Emmanuel Macron s'était dit au Brésil « plutôt positif » sur la possibilité d'accepter ce traité tout en affirmant rester « vigilant », ce qui a provoqué un tollé dans le monde agricole. Annie Genevard avait ensuite assuré que la France ne « signerait pas un accord » qui « condamnerait » ses agriculteurs.
Ces derniers dénoncent une concurrence déloyale en raison des normes environnementales et sanitaires moins exigeantes en Amérique du Sud, à même de déstabiliser certaines filières agricoles déjà fragiles.
Dilemme
Après avoir essayé de trouver une minorité de blocage au sein de l'UE, la France a marqué le pas dans ses efforts diplomatiques.
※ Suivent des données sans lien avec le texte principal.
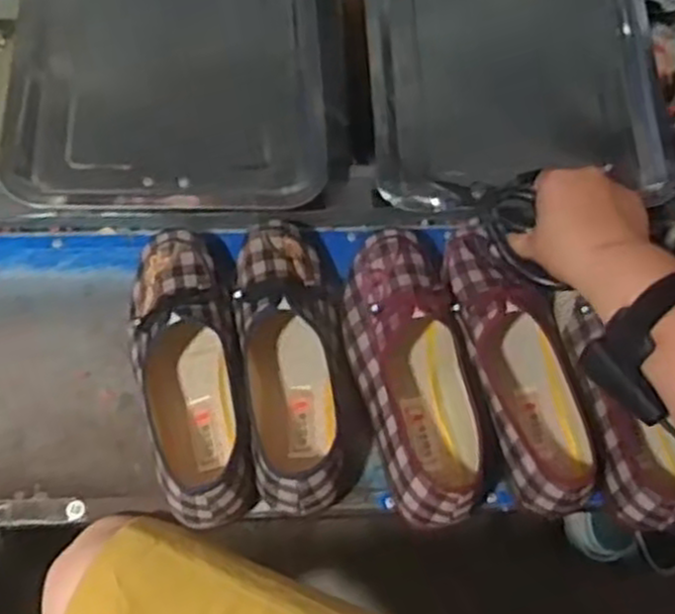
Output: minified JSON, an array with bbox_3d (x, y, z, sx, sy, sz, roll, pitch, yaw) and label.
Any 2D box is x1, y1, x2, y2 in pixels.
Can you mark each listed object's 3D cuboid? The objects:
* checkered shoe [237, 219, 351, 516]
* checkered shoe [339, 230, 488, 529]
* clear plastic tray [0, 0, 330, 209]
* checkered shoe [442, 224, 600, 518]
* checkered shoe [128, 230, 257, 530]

Début juin, Emmanuel Macron s'était déjà dit prêt à signer le traité, sous conditions.
Le chef de l'Etat a tenté néanmoins de rassurer les agriculteurs mercredi à Toulouse, affirmant que le traité, « tel qu'il existe aujourd'hui, recueillera un non très ferme de la France », selon des propos rapportés par Annie Genevard.
Ce qui a laissé froid le président de la FNSEA, Arnaud Rousseau, qui attend surtout « de la cohérence » de l'exécutif pour porter un message de « détermination » à Bruxelles.
Certains syndicats agricoles accusent Emmanuel Macron de tenir un « double discours » visant à « faire croire » que la France est contre l'accord pour éviter de grandes mobilisations s'il aboutissait.
Le Premier ministre lui aussi tente de déminer le terrain. Sébastien Lecornu a rencontré des agriculteurs en marge de deux déplacements. Il s'est montré « très dur », selon un témoin, devant le commissaire européen à l'Agriculture Christophe Hansen, qu'il a reçu fin octobre, pour demander des règles équitables entre les produits européens et ceux importés de pays hors-UE.
L'exécutif est face à un dilemme, décrypte une source proche du dossier: « soit la France dit un non sec » au traité, « ce qui satisferait les forces politiques et agricoles, mais l'accord passe sans correctif ou garanties » ; soit Paris estime que « puisque l'accord a de grosses probabilités de passer, il faut tout faire pour en corriger les effets ».
« Poker menteur »
Alors que le traité Mercosur, qui sera examiné par les 27 Etats membres de l'UE en décembre, pourrait embraser à nouveau les campagnes, « le sujet c'est comment, dans ce contexte si éruptif, peut se faire entendre une voix de compromis », note cette source.
Certains au sein de l'exécutif plaident pour inclure le budget de la Politique agricole commune (Pac) « dans le panier » des négociations avec Bruxelles sur le Mercosur, voire la question des engrais qui inquiète beaucoup les céréaliers.
Annie Genevard entend de son côté continuer à œuvrer auprès des agriculteurs pour faire redescendre la pression.
Restée au gouvernement malgré les consignes du patron des Républicains Bruno Retailleau, il s'agit pour elle d'être utile à sa famille politique en même temps qu'à un électorat agricole qui vote majoritairement à droite, voire à l'extrême droite.
Mais laisser entendre que la France pourrait donner son feu vert au traité Mercosur, « ça ne passe pas » tant « côté territoire très agricole, où le RN peut faire un peu des petits » que « côté plus bobo, plus urbain, parce que c'est anti-écolo », souligne une autre ministre, de retour de sa circonscription. Le président Macron « s'est coupé de sa population en disant cela », « ça le discrédite totalement », selon elle.
Ces négociations sont « un jeu de poker menteur » parce qu'il y a plein de filières agricoles « pour qui c'est super bon », comme la viticulture, fait valoir une autre source au fait des négociations. La France « n'a pas le pouvoir de blocage », donc « il faut qu'on positive », abonde un ministre.